Weekly report

February 10, 2017
- Week
6

Crude

Crude prices fell from last week on the back of concerns over bloated US inventories as well as rising drilling activity. ICE Brent front-month futures slid by $0.93/bbl from last week to $55.63/bbl, while Dubai swaps were down by $1.17/bbl to $53.92/bbl. Oil prices have been trading within a narrow band since the start of 2017, failing to rally above $60 despite concerted efforts by OPEC to cut production.

With a surge in light crude from the Atlantic Basin and the US making headways into Asia, the fight for market share in OPEC’s backyard has begun. According to Reuters, a few Asian refiners are planning to reduce their purchases of light crude from Saudi Arabia in March in favor of more competitively-priced crudes from the UAE and North Sea.

Products

Asia’s naphtha crack gained w-o-w, supported by firm spot demand from petchem end-users. The Asian ethylene-naphtha spread hit a near five-month high last Friday due to a strong ethylene market, which has been encouraging crackers to run at high utilization rates. The Asian gasoline crack ended the week on a strong note, surging to a one-year high on the back of spot demand from Vietnam as well as lower supplies from ongoing refinery maintenance in the region.

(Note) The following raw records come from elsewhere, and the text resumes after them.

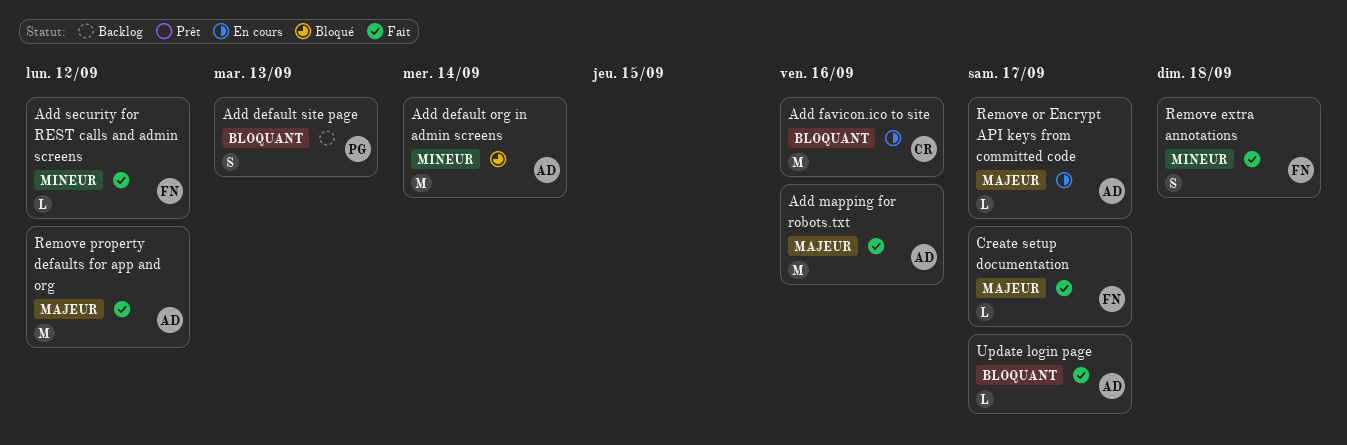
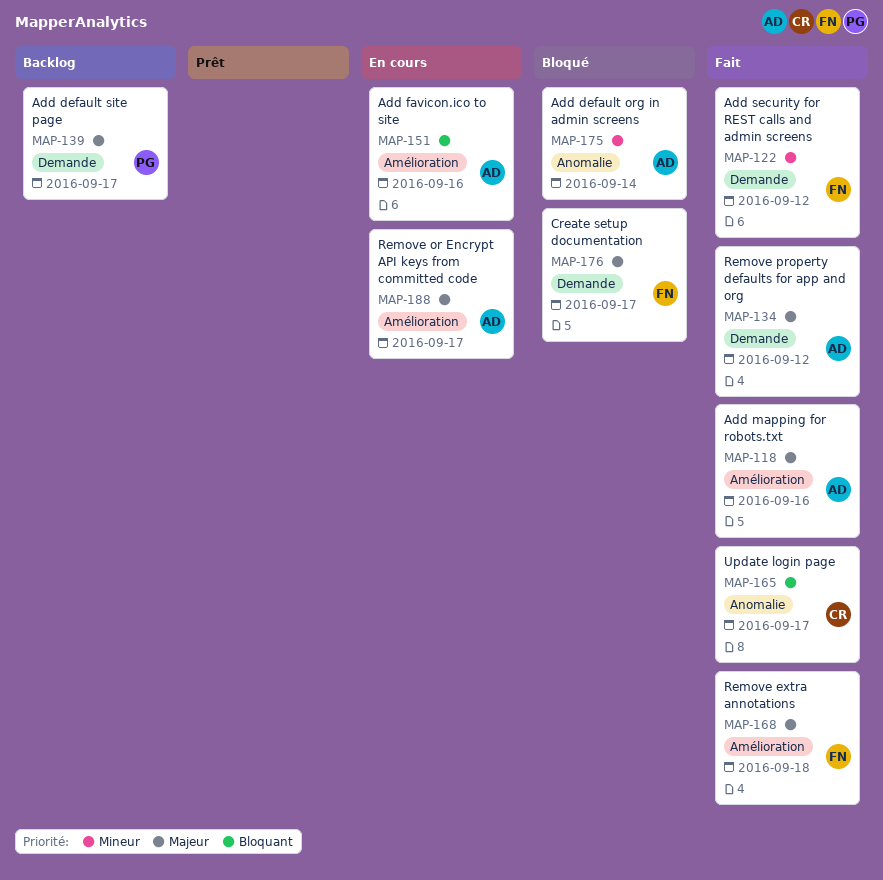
Add default site page, priority: Bloquant -> Majeur
Add default site page, due: Sep 13 -> Sep 17
Add favicon.ico to site, owner: CR -> AD
Create setup documentation, status: Fait -> Bloqué
Remove extra annotations, priority: Mineur -> Majeur
Update login page, owner: AD -> CR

The Asian gasoil market flipped into backwardation over the week, indicating tightened prompt supplies ahead of upcoming peak refinery maintenance in March and April. As seen from Singapore onshore inventories hitting a two month high of 14.4 mmb, supplies of the European benchmark 10 ppm grade are ample due to the shut East-West arb. However, supplies of high sulfur gasoil are particularly scarce at a time when spot demand for 500 ppm and 25 ppm grades from Sri Lanka, Indonesia and Vietnam is firm.

Asian fuel oil cracks edged down w-o-w as Singapore onshore inventories continued growing from last week. Fuel oil stocks in Singapore expanded by 8% w-o-w to reach 25.8 mmb, an eleven-week high. ADNOC sold two 80 kt SRFO cargoes for February loading from Ruwais due to the shutdown of its RFCC unit.

VLCC

The VLCC market in the East of Suez recovered most of its losses from last week, with rates for the AG/Japan route edging up by w8.5 points to w76.5. Increased fixing activity has helped VLCC rates to gain momentum, with newbuilds and older vessels clearing out gradually. The gap between modern and handicapped tonnage seems to be narrowing to below w10 from w15 a week ago.

Steady activity in WAF is supporting rates for the East-bound voyages, which are up on the week at w73.5. Chinese buyers have been shipping vast amounts of Angolan crude on VLCCs, with Unipec and Day Harvest placing three vessels on subs for March loading. Robust demand for heavy Angolan grades is attributed to a narrow Brent/Dubai EFS as well as OPEC production cuts which have tightened global supplies of heavy crudes.

Suezmax / Aframax

Asian Suezmax rates continued their descent from a week ago, falling by w6.5 points to w77 for the key AG/East route. A lengthy position list in the AG continues to weigh on rates despite steady activity. An influx of March loading Basrah cargoes and a firmer VLCC market next week may help to stop the erosion in rates. The WAF Suezmax market seems to have found its floor at w72.5 for TD20. Despite a lack of second decade cargoes due to stronger demand for VLCCs, we are seeing some resistance from owners. More tonnage needs to be cleared before rates can move up.

The East of Suez Aframax market continued to soften, with rates for the AG/East route down by w3.5 points w-o-w and w1 point for the Indo/Japan route. While there was an uptick in activity, the fixtures concluded were mostly for short haul voyages. The ample supply of ships in the AG will continue to delay any recovery in rates.

MR / LR

Asian LR2 rates for the key AG/Japan route are trading sideways at $11.73/T but an influx of third decade cargoes may lend support to rates in the coming week. The East-West gasoil arb remains closed, with rates for a West-bound voyage sinking to a multi-year low of $1.25 million. LR1 rates for the AG/Japan route edged up by $0.73/T w-o-w to $16.50/T due to increased activity and tighter prompt tonnage.

MR rates have weakened from last week due to competition for cargoes from LR1s, with rates for the AG/Japan basis 35 kt route down by $1.03/T from last week to $22.00/T. Ships have begun ballasting to AG and India in search for cargoes.

 

Bunkers

Singapore 380cst and 180cst bunker prices slid by $1.50/T and $5.50/T respectively w-o-w, in line with the fall in crude prices. Singapore ex-wharf premiums were pressured by aggressive supplier offers, lower buying interest and high fuel oil inventories. Ex-wharf premiums came off by $1.31/T last week to $1.09/T.